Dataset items
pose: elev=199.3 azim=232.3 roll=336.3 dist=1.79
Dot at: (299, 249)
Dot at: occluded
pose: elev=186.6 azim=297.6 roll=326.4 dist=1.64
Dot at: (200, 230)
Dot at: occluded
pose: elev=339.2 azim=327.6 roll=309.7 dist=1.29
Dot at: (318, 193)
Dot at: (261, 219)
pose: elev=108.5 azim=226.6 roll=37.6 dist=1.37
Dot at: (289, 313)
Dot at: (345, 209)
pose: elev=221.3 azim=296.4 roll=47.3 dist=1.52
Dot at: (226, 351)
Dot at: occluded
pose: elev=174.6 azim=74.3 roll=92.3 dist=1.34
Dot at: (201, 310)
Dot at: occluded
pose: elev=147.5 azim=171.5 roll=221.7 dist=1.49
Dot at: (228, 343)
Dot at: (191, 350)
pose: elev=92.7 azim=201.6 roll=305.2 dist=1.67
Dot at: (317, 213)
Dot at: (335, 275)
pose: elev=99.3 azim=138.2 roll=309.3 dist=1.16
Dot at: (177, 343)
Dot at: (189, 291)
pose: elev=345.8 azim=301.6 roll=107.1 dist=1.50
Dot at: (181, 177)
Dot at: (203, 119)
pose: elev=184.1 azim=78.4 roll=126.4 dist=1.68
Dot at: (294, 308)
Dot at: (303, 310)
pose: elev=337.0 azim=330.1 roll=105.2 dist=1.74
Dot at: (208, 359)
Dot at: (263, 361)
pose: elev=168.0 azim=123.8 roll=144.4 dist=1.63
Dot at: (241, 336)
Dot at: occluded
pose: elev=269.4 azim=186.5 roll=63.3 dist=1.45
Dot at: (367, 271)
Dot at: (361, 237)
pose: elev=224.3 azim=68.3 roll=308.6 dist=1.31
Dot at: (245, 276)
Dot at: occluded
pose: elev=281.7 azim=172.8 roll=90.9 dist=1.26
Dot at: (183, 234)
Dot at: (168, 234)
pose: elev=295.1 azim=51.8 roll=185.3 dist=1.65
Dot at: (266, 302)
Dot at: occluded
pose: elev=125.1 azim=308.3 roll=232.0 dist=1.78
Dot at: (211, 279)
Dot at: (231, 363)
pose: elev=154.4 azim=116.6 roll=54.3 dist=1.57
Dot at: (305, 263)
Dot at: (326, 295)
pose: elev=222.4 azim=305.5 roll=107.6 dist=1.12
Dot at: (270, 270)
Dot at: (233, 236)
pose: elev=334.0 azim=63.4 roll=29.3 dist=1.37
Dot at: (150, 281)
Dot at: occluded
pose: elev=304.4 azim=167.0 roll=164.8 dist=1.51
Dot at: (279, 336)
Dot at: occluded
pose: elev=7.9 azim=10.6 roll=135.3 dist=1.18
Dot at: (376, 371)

GIVEN EXERCISE: Reproduce the full listing above verbatim, keeping every line in its original order.

SOLUTION FOR THIS TASK:
pose: elev=199.3 azim=232.3 roll=336.3 dist=1.79
Dot at: (299, 249)
Dot at: occluded
pose: elev=186.6 azim=297.6 roll=326.4 dist=1.64
Dot at: (200, 230)
Dot at: occluded
pose: elev=339.2 azim=327.6 roll=309.7 dist=1.29
Dot at: (318, 193)
Dot at: (261, 219)
pose: elev=108.5 azim=226.6 roll=37.6 dist=1.37
Dot at: (289, 313)
Dot at: (345, 209)
pose: elev=221.3 azim=296.4 roll=47.3 dist=1.52
Dot at: (226, 351)
Dot at: occluded
pose: elev=174.6 azim=74.3 roll=92.3 dist=1.34
Dot at: (201, 310)
Dot at: occluded
pose: elev=147.5 azim=171.5 roll=221.7 dist=1.49
Dot at: (228, 343)
Dot at: (191, 350)
pose: elev=92.7 azim=201.6 roll=305.2 dist=1.67
Dot at: (317, 213)
Dot at: (335, 275)
pose: elev=99.3 azim=138.2 roll=309.3 dist=1.16
Dot at: (177, 343)
Dot at: (189, 291)
pose: elev=345.8 azim=301.6 roll=107.1 dist=1.50
Dot at: (181, 177)
Dot at: (203, 119)
pose: elev=184.1 azim=78.4 roll=126.4 dist=1.68
Dot at: (294, 308)
Dot at: (303, 310)
pose: elev=337.0 azim=330.1 roll=105.2 dist=1.74
Dot at: (208, 359)
Dot at: (263, 361)
pose: elev=168.0 azim=123.8 roll=144.4 dist=1.63
Dot at: (241, 336)
Dot at: occluded
pose: elev=269.4 azim=186.5 roll=63.3 dist=1.45
Dot at: (367, 271)
Dot at: (361, 237)
pose: elev=224.3 azim=68.3 roll=308.6 dist=1.31
Dot at: (245, 276)
Dot at: occluded
pose: elev=281.7 azim=172.8 roll=90.9 dist=1.26
Dot at: (183, 234)
Dot at: (168, 234)
pose: elev=295.1 azim=51.8 roll=185.3 dist=1.65
Dot at: (266, 302)
Dot at: occluded
pose: elev=125.1 azim=308.3 roll=232.0 dist=1.78
Dot at: (211, 279)
Dot at: (231, 363)
pose: elev=154.4 azim=116.6 roll=54.3 dist=1.57
Dot at: (305, 263)
Dot at: (326, 295)
pose: elev=222.4 azim=305.5 roll=107.6 dist=1.12
Dot at: (270, 270)
Dot at: (233, 236)
pose: elev=334.0 azim=63.4 roll=29.3 dist=1.37
Dot at: (150, 281)
Dot at: occluded
pose: elev=304.4 azim=167.0 roll=164.8 dist=1.51
Dot at: (279, 336)
Dot at: occluded
pose: elev=7.9 azim=10.6 roll=135.3 dist=1.18
Dot at: (376, 371)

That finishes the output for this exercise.